A high ranking health official in Nepal warned tourists to take precautions against cholera after the disease recently killed 13 people in the western part of the South Asian nation.

GD Thakur, the director of Nepal's epidemiology and disease control department, suggested that visitors drink mineral or boiled water and put extra attention into their hygiene. Nepal is near its peak monsoon season, which typically causes diarrhea-related illnesses to rise due to contaminated water sources, AFP reports.

"There have been 13 deaths in two months in Doti district in western Nepal but now the situation is under control," Thakur said, according to AFP. "For the last 15 years there have always been a few cases of cholera in Nepal in the rainy season. Since mid-April we have detected 15 cholera cases in Kathmandu but there have been no deaths."

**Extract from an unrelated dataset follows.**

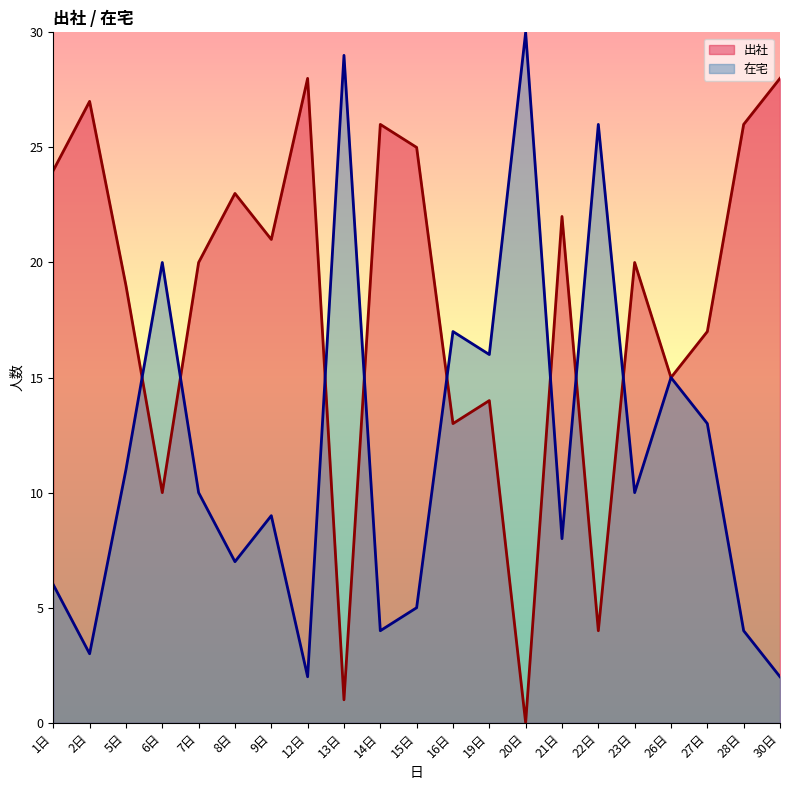

How many data points in 出社_line are less than 20?

9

Cholera is the result of bacteria in food or water that is contaminated with feces from an infected person. Untreated cholera can kill within 24 hours as a result of dehydration. Most of Nepal's western districts have primitive healthcare facilities and farm workers that work in dirty conditions without access to clean drinking water, AFP reports.

"Foreign visitors who plan to come to Nepal should not worry because the situation is completely under control. We request them to pay attention to their personal care and hygiene," Thakur said, according to AFP. "We encourage them to drink either boiled water or mineral water and not to eat leftover food. The department is very vigilant and there is nothing to worry about."